Dalam bahasa Indonesia Saturday adalah Sabtu. Ternyata, kalau kita
menghitung hari mundur sampai tahun 1 Masehi, tanggal 1 Januari tahun 1
memang jatuh pada hari Sabtu.
Hari-hari yang lain dipengaruhi oleh
benda-benda langit yang lain. Secara berurutan hari-hari itu menjadi
Hari Matahari (Sunday, Ahad), Hari Bulan (Monday, Senin), Hari Mars
(Selasa), Hari Merkurius (Rabu), Hari Jupiter (Kamis), dan Hari Venus
(Jum’at). Itulah asal mula satu pekan menjadi tujuh hari.
Jumlah
tujuh hari itu diambil juga oleh orang-orang Arab. Dalam bahasa Arab
nama-nama hari disebut berdasarkan urutan: satu, dua, tiga, …, sampai
tujuh, yakni ahad, itsnaan, tsalatsah, arba’ah, khamsah, sittah, dan
sab’ah. Bahasa Indonesia mengikuti penamaan Arab ini sehingga menjadi
Ahad, Senin, Selasa, Rabu, Kamis, Jum’at, dan Sabtu. Hari ke enam
disebut secara khusus, Jum’at, karena itulah penamaan yang diberikan
Allah di dalam Al-Qur’an yang menunjukkan adanya kewajiban shalat Jum’at
berjamaah.
Penamaan Minggu berasal dari bahasa Portugis Dominggo yang berarti hari Tuhan.
Ini berdasarkan kepercayaan Kristen bahwa pada hari itu Yesus bangkit.
Tetapi orang Islam tidak mempercayai hal itu, karenanya lebih menyukai
pemakaian “Ahad” daripada “Minggu”.
Makna Tujuh Langit
Langit
(samaa’ atau samawat) di dalam Al-Qur’an berarti segala yang ada di
atas kita, yang berarti pula angkasa luar, yang berisi galaksi, bintang,
planet, batuan, debu dan gas yang bertebaran. Dan lapisan‑lapisan yang
melukiskan tempat kedudukan benda‑benda langit sama sekali tidak ada.

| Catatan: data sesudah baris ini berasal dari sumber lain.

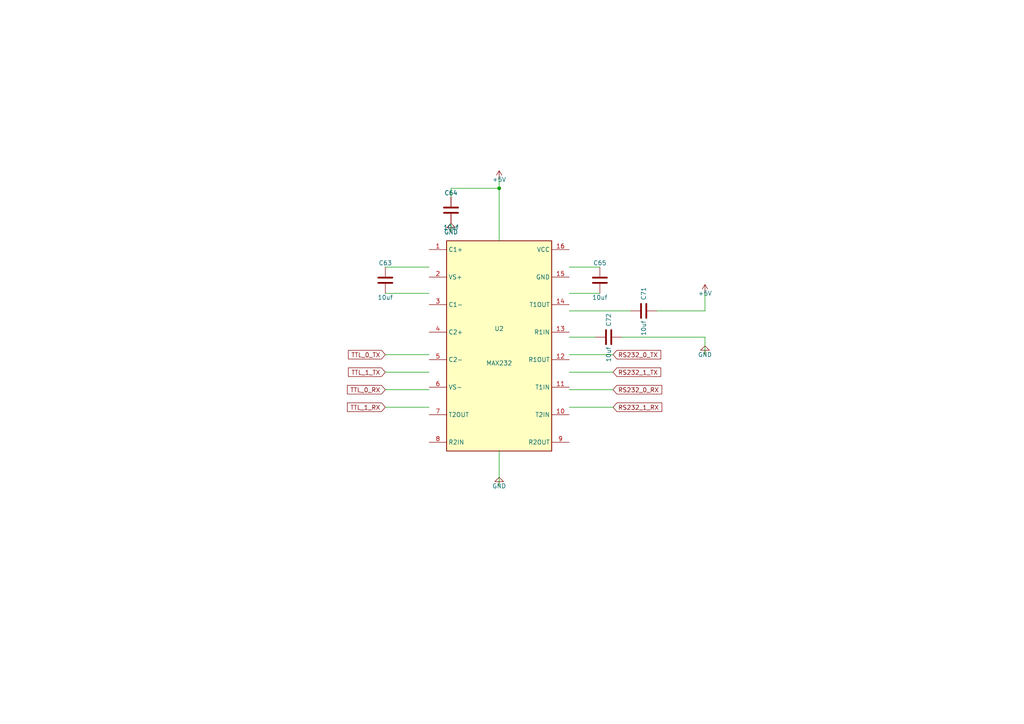
<source format=kicad_sch>
(kicad_sch
  (version 20231120)
  (generator "tokn_decoder")
  (generator_version "1.0")
  (uuid "8a04cb4d-b7ff-ae89-697c-bc29992a6656")
  (paper "A4")

  (title_block
    (title "Dual TTL UART to RS232. MAX232 Reference Design")
  )

  

  (junction
    (at 144.78 54.61)
    (diameter 0)
    (color 0 0 0 0)
    (uuid "0e7ada4c-74b1-7265-e974-12df0d7c66e1")
  )
  (wire
    (pts
      (xy 130.81 54.61) (xy 144.78 54.61)
    )
    (stroke (width 0) (type default))
    (uuid "c531a4a0-b0f4-1b9d-e410-c14b7f176d87")
  )
  (wire
    (pts
      (xy 130.81 57.15) (xy 130.81 54.61)
    )
    (stroke (width 0) (type default))
    (uuid "3f239ff8-1c44-be18-81d3-8772097998ba")
  )
  (wire
    (pts
      (xy 144.78 52.07) (xy 144.78 54.61)
    )
    (stroke (width 0) (type default))
    (uuid "ad97d334-779e-717b-05e3-8fb8f19b6381")
  )
  (wire
    (pts
      (xy 144.78 54.61) (xy 144.78 69.85)
    )
    (stroke (width 0) (type default))
    (uuid "3bbccda2-daca-aa00-f0ef-55c247af1089")
  )
  (wire
    (pts
      (xy 204.47 85.09) (xy 204.47 90.17)
    )
    (stroke (width 0) (type default))
    (uuid "d6267a9b-c1f4-de91-bbff-d3fc8f7fe239")
  )
  (wire
    (pts
      (xy 190.5 90.17) (xy 204.47 90.17)
    )
    (stroke (width 0) (type default))
    (uuid "68e82b53-5107-3703-4a0e-421ea48d7c00")
  )
  (wire
    (pts
      (xy 130.81 64.77) (xy 130.81 67.31)
    )
    (stroke (width 0) (type default))
    (uuid "883ac586-386e-9f58-4e7a-2a649f06491b")
  )
  (wire
    (pts
      (xy 204.47 97.79) (xy 204.47 102.87)
    )
    (stroke (width 0) (type default))
    (uuid "5a8e5bfe-34c7-a223-eb04-bcf9e61e42ca")
  )
  (wire
    (pts
      (xy 180.34 97.79) (xy 204.47 97.79)
    )
    (stroke (width 0) (type default))
    (uuid "d7c89d6d-f607-d052-9837-c5c463a587e3")
  )
  (wire
    (pts
      (xy 144.78 130.81) (xy 144.78 140.97)
    )
    (stroke (width 0) (type default))
    (uuid "a049c238-2f21-631f-607d-570a34bd20ef")
  )
  (wire
    (pts
      (xy 165.1 113.03) (xy 177.8 113.03)
    )
    (stroke (width 0) (type default))
    (uuid "927e6ec9-475f-a32c-c040-e5af1c26a88e")
  )
  (wire
    (pts
      (xy 165.1 102.87) (xy 177.8 102.87)
    )
    (stroke (width 0) (type default))
    (uuid "4ee2201f-99d3-aa5f-3422-864475491511")
  )
  (wire
    (pts
      (xy 165.1 118.11) (xy 177.8 118.11)
    )
    (stroke (width 0) (type default))
    (uuid "770fbc3f-3ef1-67b4-ba9c-4d1636097b19")
  )
  (wire
    (pts
      (xy 165.1 107.95) (xy 177.8 107.95)
    )
    (stroke (width 0) (type default))
    (uuid "8524ba9a-6a4b-d6ca-239f-6a3ebf5c782c")
  )
  (wire
    (pts
      (xy 111.76 113.03) (xy 124.46 113.03)
    )
    (stroke (width 0) (type default))
    (uuid "8a19ea0c-d115-9f82-29cd-2035096f2e14")
  )
  (wire
    (pts
      (xy 111.76 102.87) (xy 124.46 102.87)
    )
    (stroke (width 0) (type default))
    (uuid "88e7bae2-dd6d-c235-d0dd-cc39ff237dfe")
  )
  (wire
    (pts
      (xy 111.76 118.11) (xy 124.46 118.11)
    )
    (stroke (width 0) (type default))
    (uuid "acb9e6d6-6b75-c099-5530-ccbc8ecca375")
  )
  (wire
    (pts
      (xy 111.76 107.95) (xy 124.46 107.95)
    )
    (stroke (width 0) (type default))
    (uuid "a1c0a7f7-7417-97d8-86d8-ab5f1b7727aa")
  )
  (wire
    (pts
      (xy 111.76 77.47) (xy 124.46 77.47)
    )
    (stroke (width 0) (type default))
    (uuid "27c263ae-069a-7347-994d-a10dab83dec7")
  )
  (wire
    (pts
      (xy 165.1 90.17) (xy 182.88 90.17)
    )
    (stroke (width 0) (type default))
    (uuid "518613e0-afbb-4b3a-3cd0-60fc202b8218")
  )
  (wire
    (pts
      (xy 165.1 97.79) (xy 172.72 97.79)
    )
    (stroke (width 0) (type default))
    (uuid "4f42401f-fdbc-0c57-047b-5ca41bdb489f")
  )
  (wire
    (pts
      (xy 165.1 85.09) (xy 173.99 85.09)
    )
    (stroke (width 0) (type default))
    (uuid "47b4f8e6-0b95-2e3a-7ef1-3347e076b253")
  )
  (wire
    (pts
      (xy 165.1 77.47) (xy 173.99 77.47)
    )
    (stroke (width 0) (type default))
    (uuid "638eba9b-879f-52ed-b3e0-ef4ee7db5d95")
  )
  (wire
    (pts
      (xy 111.76 85.09) (xy 124.46 85.09)
    )
    (stroke (width 0) (type default))
    (uuid "948ee1a9-66f1-446e-a814-b560e116662f")
  )
  (global_label
    "RS232_0_RX"
    (shape input)
    (at 177.8 113.03 0)
    (effects
      (font (size 1.27 1.27))
      (justify left))
    (uuid "edb3a03d-b1e3-2338-0199-458f527506a0")
    (property "Intersheetrefs" "${INTERSHEET_REFS}"
      (at 177.8 113.03 0)
      (effects (font (size 1.27 1.27)) (hide yes)))
  )
  (global_label
    "RS232_0_TX"
    (shape input)
    (at 177.8 102.87 0)
    (effects
      (font (size 1.27 1.27))
      (justify left))
    (uuid "28569c68-55ee-ec1a-b397-2bfa4fdbf70a")
    (property "Intersheetrefs" "${INTERSHEET_REFS}"
      (at 177.8 102.87 0)
      (effects (font (size 1.27 1.27)) (hide yes)))
  )
  (global_label
    "RS232_1_RX"
    (shape input)
    (at 177.8 118.11 0)
    (effects
      (font (size 1.27 1.27))
      (justify left))
    (uuid "1d61511e-e0f3-f606-e5e4-120002cd5bb5")
    (property "Intersheetrefs" "${INTERSHEET_REFS}"
      (at 177.8 118.11 0)
      (effects (font (size 1.27 1.27)) (hide yes)))
  )
  (global_label
    "RS232_1_TX"
    (shape input)
    (at 177.8 107.95 0)
    (effects
      (font (size 1.27 1.27))
      (justify left))
    (uuid "7e4d7a69-d14a-d3f9-b640-7cc73959d387")
    (property "Intersheetrefs" "${INTERSHEET_REFS}"
      (at 177.8 107.95 0)
      (effects (font (size 1.27 1.27)) (hide yes)))
  )
  (global_label
    "TTL_0_RX"
    (shape input)
    (at 111.76 113.03 180)
    (effects
      (font (size 1.27 1.27))
      (justify right))
    (uuid "19757ffb-866e-ed2b-bb42-6360bea8008d")
    (property "Intersheetrefs" "${INTERSHEET_REFS}"
      (at 111.76 113.03 0)
      (effects (font (size 1.27 1.27)) (hide yes)))
  )
  (global_label
    "TTL_0_TX"
    (shape input)
    (at 111.76 102.87 180)
    (effects
      (font (size 1.27 1.27))
      (justify right))
    (uuid "4901f6c6-cc7c-233c-7ff9-a1be7569ab2f")
    (property "Intersheetrefs" "${INTERSHEET_REFS}"
      (at 111.76 102.87 0)
      (effects (font (size 1.27 1.27)) (hide yes)))
  )
  (global_label
    "TTL_1_RX"
    (shape input)
    (at 111.76 118.11 180)
    (effects
      (font (size 1.27 1.27))
      (justify right))
    (uuid "7a333dba-9234-67e2-1f45-14783bfb747d")
    (property "Intersheetrefs" "${INTERSHEET_REFS}"
      (at 111.76 118.11 0)
      (effects (font (size 1.27 1.27)) (hide yes)))
  )
  (global_label
    "TTL_1_TX"
    (shape input)
    (at 111.76 107.95 180)
    (effects
      (font (size 1.27 1.27))
      (justify right))
    (uuid "9e9b686f-0054-37d0-754e-453616d21f1c")
    (property "Intersheetrefs" "${INTERSHEET_REFS}"
      (at 111.76 107.95 0)
      (effects (font (size 1.27 1.27)) (hide yes)))
  )
  (symbol
    (lib_id "Device:C")
    (at 111.76 81.28 0)
    (unit 1)
    (exclude_from_sim no)
    (in_bom yes)
    (on_board yes)
    (dnp no)
    (uuid "46570e95-4f0b-ce59-c1db-fee22c242d35")
    (property "Reference" "C63"
      (at 111.76 76.28 0)
      (effects (font (size 1.27 1.27))))
    (property "Value" "10uf"
      (at 111.76 86.28 0)
      (effects (font (size 1.27 1.27))))
    (property "Footprint" "Capacitor_SMD:C_0603_1608Metric"
      (at 111.76 81.28 0)
      (effects (font (size 1.27 1.27)) (hide yes)))
    (property "Datasheet" "~"
      (at 111.76 81.28 0)
      (effects (font (size 1.27 1.27)) (hide yes)))
    (pin "1"
      (uuid "a766b74b-ceea-508a-9007-05eae9952acc")
    )
    (pin "2"
      (uuid "5583d2f9-fe87-15c7-e428-1117ff257125")
    )
    (instances
      (project ""
        (path ""
          (reference "C63")
          (unit 1))))
  )
  (symbol
    (lib_id "Device:C")
    (at 130.81 60.96 0)
    (unit 1)
    (exclude_from_sim no)
    (in_bom yes)
    (on_board yes)
    (dnp no)
    (uuid "5d511d8a-e88d-901d-24ea-00da55b92382")
    (property "Reference" "C64"
      (at 130.81 55.96 0)
      (effects (font (size 1.27 1.27))))
    (property "Value" "10uf"
      (at 130.81 65.96000000000001 0)
      (effects (font (size 1.27 1.27))))
    (property "Footprint" "Capacitor_SMD:C_0603_1608Metric"
      (at 130.81 60.96 0)
      (effects (font (size 1.27 1.27)) (hide yes)))
    (property "Datasheet" "~"
      (at 130.81 60.96 0)
      (effects (font (size 1.27 1.27)) (hide yes)))
    (pin "1"
      (uuid "58e58698-1705-9a4b-633a-633458a3ce1f")
    )
    (pin "2"
      (uuid "a50659c1-d954-6a72-b1f3-3cf1d56b190a")
    )
    (instances
      (project ""
        (path ""
          (reference "C64")
          (unit 1))))
  )
  (symbol
    (lib_id "Device:C")
    (at 173.99 81.28 0)
    (unit 1)
    (exclude_from_sim no)
    (in_bom yes)
    (on_board yes)
    (dnp no)
    (uuid "e67b020c-056c-3c20-5e7b-d8228dcea998")
    (property "Reference" "C65"
      (at 173.99 76.28 0)
      (effects (font (size 1.27 1.27))))
    (property "Value" "10uf"
      (at 173.99 86.28 0)
      (effects (font (size 1.27 1.27))))
    (property "Footprint" "Capacitor_SMD:C_0603_1608Metric"
      (at 173.99 81.28 0)
      (effects (font (size 1.27 1.27)) (hide yes)))
    (property "Datasheet" "~"
      (at 173.99 81.28 0)
      (effects (font (size 1.27 1.27)) (hide yes)))
    (pin "2"
      (uuid "8d030686-0db6-013e-0edb-1f12d56fbe63")
    )
    (pin "1"
      (uuid "e2b2b05b-1ea8-008d-f22c-a4eb3c94d57c")
    )
    (instances
      (project ""
        (path ""
          (reference "C65")
          (unit 1))))
  )
  (symbol
    (lib_id "Device:C")
    (at 186.69 90.17 90)
    (unit 1)
    (exclude_from_sim no)
    (in_bom yes)
    (on_board yes)
    (dnp no)
    (uuid "9d8e2c2d-99d1-267d-e7f9-29d4f0124292")
    (property "Reference" "C71"
      (at 186.69 85.17 0)
      (effects (font (size 1.27 1.27))))
    (property "Value" "10uf"
      (at 186.69 95.17 0)
      (effects (font (size 1.27 1.27))))
    (property "Footprint" "Capacitor_SMD:C_0603_1608Metric"
      (at 186.69 90.17 0)
      (effects (font (size 1.27 1.27)) (hide yes)))
    (property "Datasheet" "~"
      (at 186.69 90.17 0)
      (effects (font (size 1.27 1.27)) (hide yes)))
    (pin "2"
      (uuid "0fbd2286-818b-0161-4cda-5fd81a8037a7")
    )
    (pin "1"
      (uuid "1693c072-e92e-372c-4472-0ab2e597409f")
    )
    (instances
      (project ""
        (path ""
          (reference "C71")
          (unit 1))))
  )
  (symbol
    (lib_id "Device:C")
    (at 176.53 97.79 270)
    (unit 1)
    (exclude_from_sim no)
    (in_bom yes)
    (on_board yes)
    (dnp no)
    (uuid "4d7d5751-05bb-f380-da76-d7dde7413de2")
    (property "Reference" "C72"
      (at 176.53 92.79 0)
      (effects (font (size 1.27 1.27))))
    (property "Value" "10uf"
      (at 176.53 102.79 0)
      (effects (font (size 1.27 1.27))))
    (property "Footprint" "Capacitor_SMD:C_0603_1608Metric"
      (at 176.53 97.79 0)
      (effects (font (size 1.27 1.27)) (hide yes)))
    (property "Datasheet" "~"
      (at 176.53 97.79 0)
      (effects (font (size 1.27 1.27)) (hide yes)))
    (pin "1"
      (uuid "3472308b-4335-07f5-b1f9-e4933f0912d4")
    )
    (pin "2"
      (uuid "231e065b-887a-a64e-b6e5-99c17a29fbb0")
    )
    (instances
      (project ""
        (path ""
          (reference "C72")
          (unit 1))))
  )
  (symbol
    (lib_id "tokn:MAX232")
    (at 144.78 100.33 0)
    (unit 1)
    (exclude_from_sim no)
    (in_bom yes)
    (on_board yes)
    (dnp no)
    (uuid "a08b1cfb-c4d5-5eb9-5603-6e0358f811cc")
    (property "Reference" "U2"
      (at 144.78 95.33 0)
      (effects (font (size 1.27 1.27))))
    (property "Value" "MAX232"
      (at 144.78 105.33 0)
      (effects (font (size 1.27 1.27))))
    (property "Footprint" "Package_SO:SOIC-16_3.9x9.9mm_P1.27mm"
      (at 144.78 100.33 0)
      (effects (font (size 1.27 1.27)) (hide yes)))
    (property "Datasheet" "~"
      (at 144.78 100.33 0)
      (effects (font (size 1.27 1.27)) (hide yes)))
    (pin "1"
      (uuid "dbac5351-939f-f3c0-5a73-2590c79de2ef")
    )
    (pin "2"
      (uuid "ec0c466f-fe91-7b45-3298-08cc49c515a3")
    )
    (pin "3"
      (uuid "04b12f80-9798-64ab-6d30-a41998b568a1")
    )
    (pin "4"
      (uuid "1e4e6b77-68f7-2092-0736-fce2bbb7eb54")
    )
    (pin "5"
      (uuid "69ff9f0e-2292-813e-89c2-b7cbbd1308ff")
    )
    (pin "6"
      (uuid "5c19d270-a77b-ca5f-e919-d23d1bb370c0")
    )
    (pin "7"
      (uuid "c7ff0ad1-1b6f-7cdc-2b6e-59bbb35835c0")
    )
    (pin "8"
      (uuid "d0078464-6114-6f37-8c63-f5e842997128")
    )
    (pin "9"
      (uuid "11476525-9690-209b-eab1-fabb4342b0f1")
    )
    (pin "10"
      (uuid "a784e29e-401a-d9b7-068e-d980203b409a")
    )
    (pin "11"
      (uuid "1a39c9e6-0672-31ee-62e1-cd99e272dd90")
    )
    (pin "12"
      (uuid "d5902bec-e93c-2ac6-a7cb-ad7320f30bfb")
    )
    (pin "13"
      (uuid "dfde3d24-4108-044f-6cc0-4f2f47c0d583")
    )
    (pin "14"
      (uuid "64dae881-a743-62e3-0af9-6d26f6889b15")
    )
    (pin "15"
      (uuid "b891382c-a6b4-32cc-3077-fb1e88f2e099")
    )
    (pin "16"
      (uuid "83e152f2-022f-59d8-1c63-8c60a660e1ad")
    )
    (instances
      (project ""
        (path ""
          (reference "U2")
          (unit 1))))
  )
  (symbol
    (lib_id "power:+5V")
    (at 144.78 52.07 0)
    (unit 1)
    (exclude_from_sim no)
    (in_bom yes)
    (on_board yes)
    (dnp no)
    (uuid "04ee0c2b-2060-96bb-f644-9bab92df1c70")
    (property "Reference" "#PWR01"
      (at 144.78 52.07 0)
      (effects (font (size 1.27 1.27)) (hide yes)))
    (property "Value" "+5V"
      (at 144.78 52.07 0)
      (effects (font (size 1.27 1.27))))
    (property "Footprint" ""
      (at 144.78 52.07 0)
      (effects (font (size 1.27 1.27)) (hide yes)))
    (property "Datasheet" ""
      (at 144.78 52.07 0)
      (effects (font (size 1.27 1.27)) (hide yes)))
    (pin "1"
      (uuid "e077329a-fc27-1eeb-607e-cbece0dca210")
    )
    (instances
      (project ""
        (path ""
          (reference "#PWR01")
          (unit 1))))
  )
  (symbol
    (lib_id "power:+5V")
    (at 204.47 85.09 0)
    (unit 1)
    (exclude_from_sim no)
    (in_bom yes)
    (on_board yes)
    (dnp no)
    (uuid "3e2db20d-691b-da1b-cf48-686e65481373")
    (property "Reference" "#PWR02"
      (at 204.47 85.09 0)
      (effects (font (size 1.27 1.27)) (hide yes)))
    (property "Value" "+5V"
      (at 204.47 85.09 0)
      (effects (font (size 1.27 1.27))))
    (property "Footprint" ""
      (at 204.47 85.09 0)
      (effects (font (size 1.27 1.27)) (hide yes)))
    (property "Datasheet" ""
      (at 204.47 85.09 0)
      (effects (font (size 1.27 1.27)) (hide yes)))
    (pin "1"
      (uuid "8f66f59a-868d-3cf6-e9a8-b28ef6619b97")
    )
    (instances
      (project ""
        (path ""
          (reference "#PWR02")
          (unit 1))))
  )
  (symbol
    (lib_id "power:GND")
    (at 130.81 67.31 180)
    (unit 1)
    (exclude_from_sim no)
    (in_bom yes)
    (on_board yes)
    (dnp no)
    (uuid "7d130ac3-284c-2ac2-536b-86b85240c682")
    (property "Reference" "#PWR03"
      (at 130.81 67.31 0)
      (effects (font (size 1.27 1.27)) (hide yes)))
    (property "Value" "GND"
      (at 130.81 67.31 0)
      (effects (font (size 1.27 1.27))))
    (property "Footprint" ""
      (at 130.81 67.31 0)
      (effects (font (size 1.27 1.27)) (hide yes)))
    (property "Datasheet" ""
      (at 130.81 67.31 0)
      (effects (font (size 1.27 1.27)) (hide yes)))
    (pin "1"
      (uuid "5d843698-0caf-10c6-d929-e87bcbdcdf97")
    )
    (instances
      (project ""
        (path ""
          (reference "#PWR03")
          (unit 1))))
  )
  (symbol
    (lib_id "power:GND")
    (at 204.47 102.87 180)
    (unit 1)
    (exclude_from_sim no)
    (in_bom yes)
    (on_board yes)
    (dnp no)
    (uuid "aeee4a90-457f-9232-6167-a6b250a1534b")
    (property "Reference" "#PWR04"
      (at 204.47 102.87 0)
      (effects (font (size 1.27 1.27)) (hide yes)))
    (property "Value" "GND"
      (at 204.47 102.87 0)
      (effects (font (size 1.27 1.27))))
    (property "Footprint" ""
      (at 204.47 102.87 0)
      (effects (font (size 1.27 1.27)) (hide yes)))
    (property "Datasheet" ""
      (at 204.47 102.87 0)
      (effects (font (size 1.27 1.27)) (hide yes)))
    (pin "1"
      (uuid "49bf5471-b927-62ed-bb6f-39c1d58d8a07")
    )
    (instances
      (project ""
        (path ""
          (reference "#PWR04")
          (unit 1))))
  )
  (symbol
    (lib_id "power:GND")
    (at 144.78 140.97 180)
    (unit 1)
    (exclude_from_sim no)
    (in_bom yes)
    (on_board yes)
    (dnp no)
    (uuid "f81c34c7-00f6-4af3-8271-557a609771a9")
    (property "Reference" "#PWR05"
      (at 144.78 140.97 0)
      (effects (font (size 1.27 1.27)) (hide yes)))
    (property "Value" "GND"
      (at 144.78 140.97 0)
      (effects (font (size 1.27 1.27))))
    (property "Footprint" ""
      (at 144.78 140.97 0)
      (effects (font (size 1.27 1.27)) (hide yes)))
    (property "Datasheet" ""
      (at 144.78 140.97 0)
      (effects (font (size 1.27 1.27)) (hide yes)))
    (pin "1"
      (uuid "498989b7-c704-a140-5d33-caee2c1eac9c")
    )
    (instances
      (project ""
        (path ""
          (reference "#PWR05")
          (unit 1))))
  )
)
</source>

Sedangkan warna biru bukanlah warna langit sesungguhnya. Warna biru
dihasilkan dari hamburan cahaya biru dari matahari oleh atmosfer bumi.
Di
dalam Al-Qur’an ungkapan ‘tujuh’ atau ‘tujuh puluh’ sering mengacu
pada jumlah yang tak terhitung. Misalnya, di dalam Q.S. Al‑Baqarah:261
Allah menjanjikan:
Siapa yang menafkahkan hartanya di jalan
Allah ibarat menanam sebiji benih yang menumbuhkan TUJUH tangkai yang
masing‑masingnya berbuah seratus butir. Allah MELIPATGANDAKAN pahala
orang‑orang yang dikehendakinya….
Juga di dalam Q.S. Luqman:27:
Jika
seandainya semua pohon di bumi dijadikan sebagai pena dan lautan
menjadi tintanya dan ditambahkan TUJUH lautan lagi, maka tak akan habis
Kalimat Allah….
Jadi ‘tujuh langit’ semestinya dipahami pula
sebagai tatanan benda‑benda langit yang tak terhitung banyaknya, bukan
sebagai lapisan‑lapisan langit.
Tujuh langit pada Mi’raj
Kisah
Isra’ Mi’raj sejak lama telah menimbulkan perdebatan soal tanggal
pastinya dan apakah Nabi melakukannya dengan jasad dan ruhnya atau
ruhnya saja. Demikian juga dengan hakikat langit. Muhammad Al Banna dari
Mesir menyatakan bahwa beberapa ahli tafsir berpendapat Sidratul
Muntaha itu adalah Bintang Syi’ra. Tetapi sebagian lainnya, seperti
Muhammad Rasyid Ridha dari Mesir, berpendapat bahwa tujuh langit dalam
kisah Isra’ mi’raj adalah langit ghaib.
Dalam kisah mi’raj itu
peristiwa lahiriah bercampur dengan peristiwa ghaib. Misalnya pertemuan
dengan ruh para Nabi, melihat dua sungai di surga dan dua sungai di
bumi, serta melihat Baitul Makmur, tempat ibadah para malaikat. Jadi,
nampaknya pengertian langit dalam kisah mi’raj itu memang bukan langit
lahiriah yang berisi bintang-bintang, tetapi langit ghaib.